Conservatives regularly denounce the silencing of right-leaning voices on campus, as well they should; but every so often a liberal speaks up, as well, providing a refreshing contrast to groupthink and standing up for free speech rights at universities everywhere.
At The Daily Princetonian, student Rohit Dilip recently argued: “Let conservatives speak.” Dilip, a physics major, notes his commendable habit of attending debates and “sit[ting] on the side opposite the one I agree with.” As he writes: “It’s a rare opportunity, in an ideologically polarized environment, to force myself into others’ shoes and question my own opinions, without fear of backlash or judgment.”
Recent debates in the school senate, however, have left Dilip frustrated: “Many Senate debates for the past few months have ended similarly –– with Whig members collectively hissing at Clio speakers until Clio speakers are effectively censored.”
“Then, collectively, we liberals can feel content in knowing that the evil forces of conservatism have been beaten back another day,” he adds.
This phenomenon is a “microcosm” of a larger campus problem, Dilip writes: “Silenced conservatism.” Campuses, Dilip argues, “lean predominantly liberal, and Princeton is no exception.
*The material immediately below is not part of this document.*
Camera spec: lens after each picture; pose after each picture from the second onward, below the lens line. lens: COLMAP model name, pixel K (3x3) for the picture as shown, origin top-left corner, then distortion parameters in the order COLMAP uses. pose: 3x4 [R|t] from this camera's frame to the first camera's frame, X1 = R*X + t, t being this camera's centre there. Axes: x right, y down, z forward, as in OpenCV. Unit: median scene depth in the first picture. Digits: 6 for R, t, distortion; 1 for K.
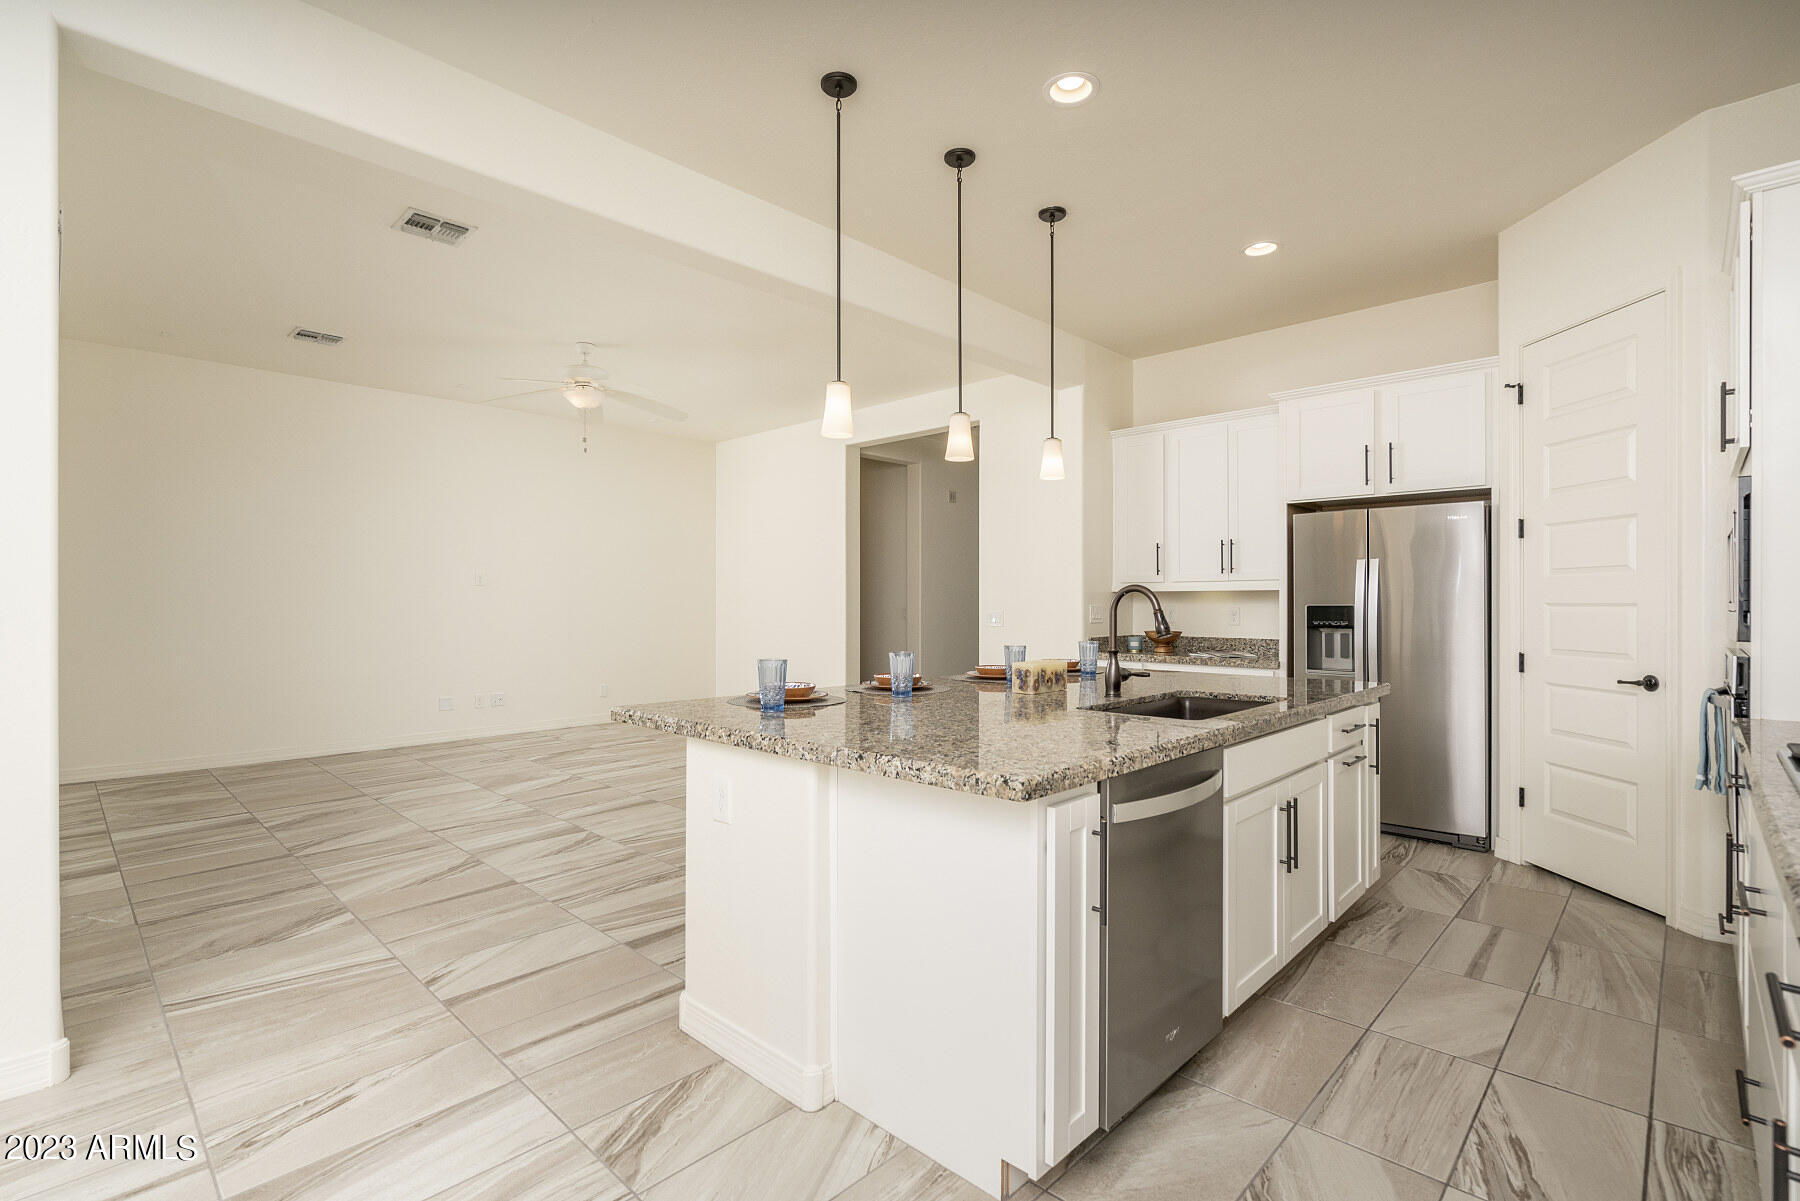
lens RADIAL K [[827.2, 0, 900.0], [0, 827.2, 600.5], [0, 0, 1]] dist [-0.032848, 0.000075]
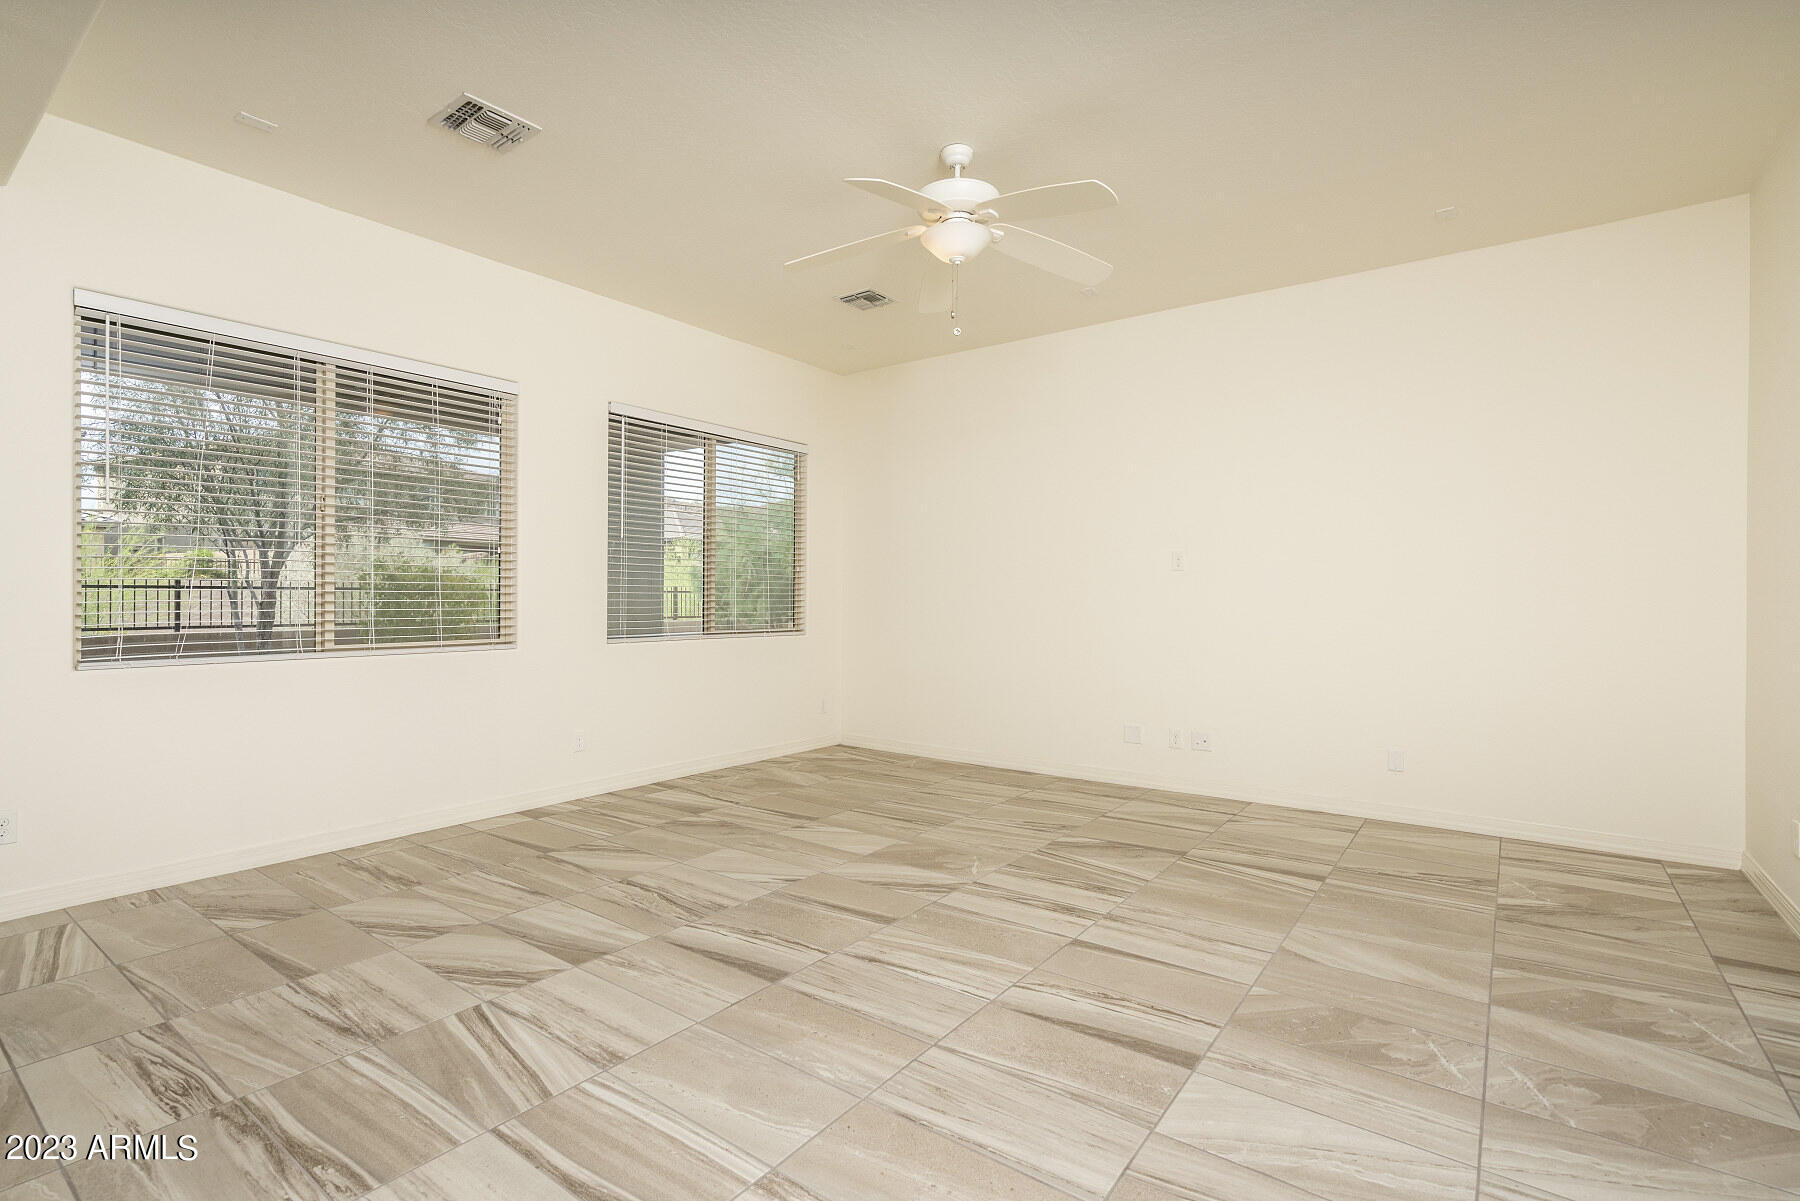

Increasingly, liberals on campus resort less to reasoned argumentation and more to rhetoric and emotional outrage to push back against ideas we dislike.”
“By relying on groupthink to shut down conservatism, we liberals lose the opportunity to explore the nuances and contours of conservative arguments,” he argues.
Shouting down Clio speakers may be satisfying. But if the goal of intellectual exchange is pedagogy and if we value the diversity of political viewpoints we encounter, then intimidating the other side of the aisle isn’t a victory. Similarly, anyone who leaves a discussion feeling bullied or attacked is unlikely to change their mind or be open to liberal ideas.
Further, racist and sexist conservatives certainly exist. But this typically isn’t the brand of conservatism that one encounters at Princeton. There’s an important distinction between denouncing explicit racism and sexism and having an open discussion with someone when you find their views problematic. The latter reflects legitimate political thought and allows conservatives to challenge liberal viewpoints. Without considering conservative ideas, liberal students can never learn to properly defend their own ideas or engage with others’ beliefs. This becomes particularly salient when we leave Princeton, and liberals no longer necessarily have the advantage of numbers. From a purely selfish perspective, it’s important to engage with opposing viewpoints and learn how to effectively argue against them.
“In the past, I’ve been all too guilty of contributing to the silencing of conservatism,” Dilip argues. “These actions come at a cost. To push back against conservatism through censoring conservative thought chills further debate and deprives liberals of the opportunity to thoroughly challenge conservative arguments.”
“The objective of political discourse should not be satisfaction over having “beaten” our opponents; rather, the goal should be to listen and to express one another’s viewpoints in a respectful and productive context,” he says.